Amstrad Action


Author: The Balrog
Publisher: Level 9 Computing
Machine: Amstrad CPC464

Published in Amstrad Action #52

At last! Scapeghost has, after much delay, finally materialized out of the netherworld to the Amstrad, a sad tribute to Level 9 as it will be the team's last game for the CPC. Will it be their best yet or worst, I wondered as I tore open the packaging...

On opening the case I wasn't even sure I had received a Level 9 game at all - no massive novella, excessive instructions or long storylines, just the disk and a poster with the instructions on the reverse side. A strange step for Level 9 which usually goes overboard. In fact, I prefer this approach, although a novella may set the scene for a game it is so annoying having to read, say, the Gnome Ranger booklet, before you can really start playing! (Although I must admit I did enjoy reading it.) Suffice to say, the instructions provided are adequate, although first-time adventurers could be well advised to play Gnome Ranger, Ingrid or Lancelot first, as they have copious instructions.

The plot is original and clever.
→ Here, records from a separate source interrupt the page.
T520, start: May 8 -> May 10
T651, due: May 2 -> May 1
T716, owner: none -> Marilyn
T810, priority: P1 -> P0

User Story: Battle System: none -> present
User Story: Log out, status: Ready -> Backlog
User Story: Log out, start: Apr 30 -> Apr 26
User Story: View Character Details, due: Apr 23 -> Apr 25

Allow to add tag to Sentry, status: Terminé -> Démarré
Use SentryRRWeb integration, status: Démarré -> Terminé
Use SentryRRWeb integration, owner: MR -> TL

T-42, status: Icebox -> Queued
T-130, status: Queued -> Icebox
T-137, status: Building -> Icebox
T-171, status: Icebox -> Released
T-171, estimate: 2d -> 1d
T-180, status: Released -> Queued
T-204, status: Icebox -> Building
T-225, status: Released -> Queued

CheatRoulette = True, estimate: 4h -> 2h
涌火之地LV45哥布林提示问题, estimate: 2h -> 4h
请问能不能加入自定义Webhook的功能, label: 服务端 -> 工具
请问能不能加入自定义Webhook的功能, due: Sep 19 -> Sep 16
You play the part of a detective, Alan Chance on an undercover mission to infiltrate a drugs gang. All was going fine until someone or something alerted the gangsters and they killed you and escaped, taking your colleague Sarah as a hostage. Your fellow police falsely blame you for mistakenly tipping off the criminals - as you soon find out at your own funeral.


You have three nights as a ghost to disprove this false accusation, clear your name and gain revenge. You must use your detective powers and growing spirit powers to delay the gangsters, track down their new hideout and bring them to justice.

The game is in three parts, each taking place on a different night. Part One starts at your own funeral and has you coming to terms with your ghostly powers and improving them while making friends with the residents of the graveyard. It takes quite a while to become accustomed to being a ghost - at the start you can't pick up any objects! The graveyard is populated with many ghosts, including one called Joe (the dead barman from the Pig and Whistle) who soon befriends you and gives you a guided tour of the place. You must recruit all the ghosts you meet, and with their help delay the gang.

This section reminded me very much of Ingrid's Back, in that you must perform services for other ghosts before they will do what you want.


The interaction between the ghosts and yourself is very good and they seem almost human... (?)

Part Two starts with you by your grave again. After delaying the gang in Part One you must go to the gang's old hideout and search the place for clues to where they have moved on to. You must then alert the police as to where the new hideout is. There are some very good puzzles in this section, including getting a piece of paper out from inside a chimney...

The final part has you finding the gang. You must free Sarah and then delay the gang enough so that the police can arrive in time.


The game is well-written, and although its subject sounds gloomy and depressing, much of the scarier aspects are dispelled by some awful jokes. The puzzle associated with Edith is really corny but so obvious! It involves ripping up a copy of Time magazine to prove that she has "seen the end of time". The atmosphere is still excellently maintained though, through references to puzzles and your previous life.

The game uses the same system as Ingrid's Back, i.e. a powerful parser supporting OOPS, GO TO etc and graphics on disk versions. The graphics are definitely Level 9's best yet and deserve an award! The devious and original plot was written by Sandra Sharkey (author of Case Of The Mixed Up Shymei) and adventure columnist Pete Gerrard.

In conclusion, Scapeghost is original, has a great parser, atmospheric text, beautiful graphics and some wicked puzzles... Well worth buying, though it is a great shame that this Level 9's last game. An appropriate farewell to one of the best adventure houses ever.